Suelen decir los expertos en estrategia que no hay ningún plan que resista el primer contacto con el enemigo. Haciendo una analogía, no hay patraña —preferible esta hermosa palabra del castellano a posverdad, ese feo neologismo de moda— que sobreviva al primer encontronazo serio con la realidad. Era algo que ya podíamos intuir, pero hemos venido a constatarlo gracias al brexit, esa representación fabulosa de un arreglo alternativo que, tras obtener el de la población británica, ha tenido que recorrer el penoso itinerario hasta su puesta en práctica.

Está por ver, todavía, si el principio de acuerdo alcanzado esta semana terminará por convertirse en el tratado definitivo y vinculante que dé salida al atolladero provocado por la consulta que el ex premier Cameron, imbuido hasta la temeridad de su condición de gobernante con estrella, convocó para encontrarse con su transformación fulminante en político estrellado. En todo caso, el trecho recorrido hasta aquí ya nos ha dejado claras unas cuantas cosas, que exponen a la luz más desairada posible las paparruchas infames con las que embaucadores sin escrúpulos engatusaron a millones de votantes, hasta el punto de hacerles creer lo que los hechos han desmentido con contundencia. 

Habrá o no acuerdo, al final, pero queda acreditado que el asunto era cualquier cosa menos fácil: véanse las peleas feroces entre quienes tratan de llevar a efecto la salida de la UE. Y en el escenario más probable, que es la marcha acordada, al Reino Unido no le queda otra que aceptar, como mal menor, términos que llevan a preguntarse si en verdad los británicos no estaban mucho mejor donde estaban y como estaban hasta ahora.

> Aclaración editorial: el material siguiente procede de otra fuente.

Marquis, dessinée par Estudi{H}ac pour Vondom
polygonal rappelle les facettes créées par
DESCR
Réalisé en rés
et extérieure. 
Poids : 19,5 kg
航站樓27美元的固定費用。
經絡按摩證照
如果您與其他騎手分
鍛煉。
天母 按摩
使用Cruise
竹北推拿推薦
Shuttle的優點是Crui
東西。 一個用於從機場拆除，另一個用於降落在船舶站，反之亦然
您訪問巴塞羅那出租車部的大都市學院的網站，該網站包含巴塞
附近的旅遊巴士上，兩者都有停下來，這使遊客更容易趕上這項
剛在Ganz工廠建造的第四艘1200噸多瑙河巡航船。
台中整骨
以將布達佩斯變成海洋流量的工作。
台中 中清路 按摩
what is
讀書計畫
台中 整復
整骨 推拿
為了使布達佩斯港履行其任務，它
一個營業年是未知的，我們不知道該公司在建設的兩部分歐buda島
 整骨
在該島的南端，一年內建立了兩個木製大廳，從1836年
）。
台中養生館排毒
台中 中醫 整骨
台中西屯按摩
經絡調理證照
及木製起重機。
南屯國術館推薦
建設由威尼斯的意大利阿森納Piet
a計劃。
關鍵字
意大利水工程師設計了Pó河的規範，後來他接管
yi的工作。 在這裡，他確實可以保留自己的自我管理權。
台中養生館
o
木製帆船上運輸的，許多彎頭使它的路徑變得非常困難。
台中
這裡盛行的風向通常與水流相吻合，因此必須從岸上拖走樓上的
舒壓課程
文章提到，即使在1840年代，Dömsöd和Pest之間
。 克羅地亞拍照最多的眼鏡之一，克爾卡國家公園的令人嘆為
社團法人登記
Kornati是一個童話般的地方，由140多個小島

Ha sido el brexit la primera quimera voluntariosa que ha colisionado con la consistencia implacable de lo real; la primera de entre las varias que vimos florecer en la segunda década del siglo, al calor de intereses casi nunca confesables y gracias al inestimable auxilio de ese peón de brega idiota que constituye la supuesta inteligencia colectiva materializada —y aturdida— en las redes sociales. Pero como sabemos todos, y en especial los que paramos por este rincón suroccidental de Europa, no es el único proyecto de redención sensacional ahora en curso. Hay unos cuantos más, en diverso grado de avance o fracaso, y son millones las personas que apuestan todo a esa carta fantástica y providencial que tahúres sin principios agitan ante ellas. 

Es difícil escarmentar en cabeza ajena, y a nada guarda el ser humano una lealtad comparable a la que profesa hacia sus propios errores, incluso cuando estos quedan al descubierto o sobre todo en ese momento. Pero harían bien los compradores de salvaciones averiadas en tomar nota de lo que les acontece a sus congéneres británicos. Al final, falsear las bases de partida de los experimentos no conduce más que a la frustración, y a pagar una factura que siempre se acaba recibiendo, tanto más onerosa cuanto más tiempo se haya pasado uno en Babia.